Task item
Write every line below out again exactly, images omitted.

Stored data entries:
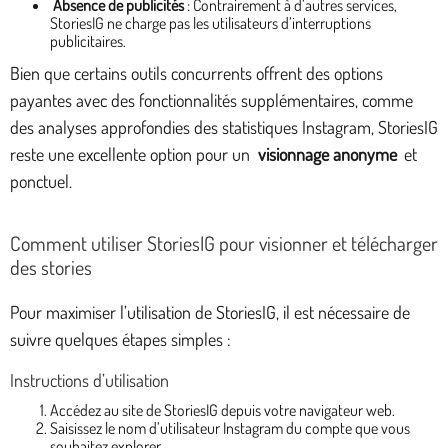
Absence de publicités
: Contrairement à d’autres services,
StoriesIG ne charge pas les utilisateurs d’interruptions
publicitaires.
Bien que certains outils concurrents offrent des options
payantes avec des fonctionnalités supplémentaires, comme
des analyses approfondies des statistiques Instagram, StoriesIG
reste une excellente option pour un
visionnage anonyme
et
ponctuel.
Comment utiliser StoriesIG pour visionner et télécharger
des stories
Pour maximiser l’utilisation de StoriesIG, il est nécessaire de
suivre quelques étapes simples :
Instructions d’utilisation
Accédez au site de StoriesIG depuis votre navigateur web.
Saisissez le nom d’utilisateur Instagram du compte que vous
souhaitez explorer.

Solution to the exercise
Absence de publicités
: Contrairement à d’autres services,
StoriesIG ne charge pas les utilisateurs d’interruptions
publicitaires.
Bien que certains outils concurrents offrent des options
payantes avec des fonctionnalités supplémentaires, comme
des analyses approfondies des statistiques Instagram, StoriesIG
reste une excellente option pour un
visionnage anonyme
et
ponctuel.
Comment utiliser StoriesIG pour visionner et télécharger
des stories
Pour maximiser l’utilisation de StoriesIG, il est nécessaire de
suivre quelques étapes simples :
Instructions d’utilisation
Accédez au site de StoriesIG depuis votre navigateur web.
Saisissez le nom d’utilisateur Instagram du compte que vous
souhaitez explorer.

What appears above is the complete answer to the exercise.